◆ **TASK OBJECTIVE**
Repeat the records. Each line must match exactly.
BEGIN
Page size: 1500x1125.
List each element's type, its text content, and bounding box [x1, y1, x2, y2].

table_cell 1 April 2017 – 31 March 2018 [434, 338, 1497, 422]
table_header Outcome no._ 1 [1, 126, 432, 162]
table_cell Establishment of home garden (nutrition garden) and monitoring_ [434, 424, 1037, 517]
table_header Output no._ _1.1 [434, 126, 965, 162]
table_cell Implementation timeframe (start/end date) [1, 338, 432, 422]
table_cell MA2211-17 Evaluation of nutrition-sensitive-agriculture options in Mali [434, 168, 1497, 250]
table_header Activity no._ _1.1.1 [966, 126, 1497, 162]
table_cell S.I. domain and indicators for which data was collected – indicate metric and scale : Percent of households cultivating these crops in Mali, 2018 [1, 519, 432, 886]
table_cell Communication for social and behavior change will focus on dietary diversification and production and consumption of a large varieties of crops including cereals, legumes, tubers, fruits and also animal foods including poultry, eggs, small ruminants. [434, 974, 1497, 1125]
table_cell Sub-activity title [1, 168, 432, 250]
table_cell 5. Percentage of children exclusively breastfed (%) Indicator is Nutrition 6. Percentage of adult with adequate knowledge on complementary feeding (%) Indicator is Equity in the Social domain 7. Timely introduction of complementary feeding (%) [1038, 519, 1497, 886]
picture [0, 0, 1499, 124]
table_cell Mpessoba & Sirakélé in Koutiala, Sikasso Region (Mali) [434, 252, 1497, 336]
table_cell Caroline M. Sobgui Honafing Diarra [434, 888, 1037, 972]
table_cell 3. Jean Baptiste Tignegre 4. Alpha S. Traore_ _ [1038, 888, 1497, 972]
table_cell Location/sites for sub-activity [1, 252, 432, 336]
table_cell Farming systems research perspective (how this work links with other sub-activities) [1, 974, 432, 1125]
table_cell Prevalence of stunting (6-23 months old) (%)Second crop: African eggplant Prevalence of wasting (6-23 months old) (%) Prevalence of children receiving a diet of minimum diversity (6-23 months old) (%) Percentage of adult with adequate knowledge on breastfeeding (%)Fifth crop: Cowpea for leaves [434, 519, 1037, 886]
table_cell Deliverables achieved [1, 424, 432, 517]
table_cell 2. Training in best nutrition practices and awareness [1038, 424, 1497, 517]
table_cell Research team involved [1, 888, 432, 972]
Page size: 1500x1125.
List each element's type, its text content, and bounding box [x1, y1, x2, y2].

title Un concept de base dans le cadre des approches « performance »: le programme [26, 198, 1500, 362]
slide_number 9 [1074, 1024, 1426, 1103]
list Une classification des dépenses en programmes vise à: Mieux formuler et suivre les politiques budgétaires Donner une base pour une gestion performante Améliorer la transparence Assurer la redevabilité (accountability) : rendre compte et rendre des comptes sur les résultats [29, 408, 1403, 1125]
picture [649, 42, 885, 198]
END
◆ **SOLUTION TO THE PROBLEM**
Page size: 1500x1125.
List each element's type, its text content, and bounding box [x1, y1, x2, y2].

table_cell 1 April 2017 – 31 March 2018 [434, 338, 1497, 422]
table_header Outcome no._ 1 [1, 126, 432, 162]
table_cell Establishment of home garden (nutrition garden) and monitoring_ [434, 424, 1037, 517]
table_header Output no._ _1.1 [434, 126, 965, 162]
table_cell Implementation timeframe (start/end date) [1, 338, 432, 422]
table_cell MA2211-17 Evaluation of nutrition-sensitive-agriculture options in Mali [434, 168, 1497, 250]
table_header Activity no._ _1.1.1 [966, 126, 1497, 162]
table_cell S.I. domain and indicators for which data was collected – indicate metric and scale : Percent of households cultivating these crops in Mali, 2018 [1, 519, 432, 886]
table_cell Communication for social and behavior change will focus on dietary diversification and production and consumption of a large varieties of crops including cereals, legumes, tubers, fruits and also animal foods including poultry, eggs, small ruminants. [434, 974, 1497, 1125]
table_cell Sub-activity title [1, 168, 432, 250]
table_cell 5. Percentage of children exclusively breastfed (%) Indicator is Nutrition 6. Percentage of adult with adequate knowledge on complementary feeding (%) Indicator is Equity in the Social domain 7. Timely introduction of complementary feeding (%) [1038, 519, 1497, 886]
picture [0, 0, 1499, 124]
table_cell Mpessoba & Sirakélé in Koutiala, Sikasso Region (Mali) [434, 252, 1497, 336]
table_cell Caroline M. Sobgui Honafing Diarra [434, 888, 1037, 972]
table_cell 3. Jean Baptiste Tignegre 4. Alpha S. Traore_ _ [1038, 888, 1497, 972]
table_cell Location/sites for sub-activity [1, 252, 432, 336]
table_cell Farming systems research perspective (how this work links with other sub-activities) [1, 974, 432, 1125]
table_cell Prevalence of stunting (6-23 months old) (%)Second crop: African eggplant Prevalence of wasting (6-23 months old) (%) Prevalence of children receiving a diet of minimum diversity (6-23 months old) (%) Percentage of adult with adequate knowledge on breastfeeding (%)Fifth crop: Cowpea for leaves [434, 519, 1037, 886]
table_cell Deliverables achieved [1, 424, 432, 517]
table_cell 2. Training in best nutrition practices and awareness [1038, 424, 1497, 517]
table_cell Research team involved [1, 888, 432, 972]
Page size: 1500x1125.
List each element's type, its text content, and bounding box [x1, y1, x2, y2].

title Un concept de base dans le cadre des approches « performance »: le programme [26, 198, 1500, 362]
slide_number 9 [1074, 1024, 1426, 1103]
list Une classification des dépenses en programmes vise à: Mieux formuler et suivre les politiques budgétaires Donner une base pour une gestion performante Améliorer la transparence Assurer la redevabilité (accountability) : rendre compte et rendre des comptes sur les résultats [29, 408, 1403, 1125]
picture [649, 42, 885, 198]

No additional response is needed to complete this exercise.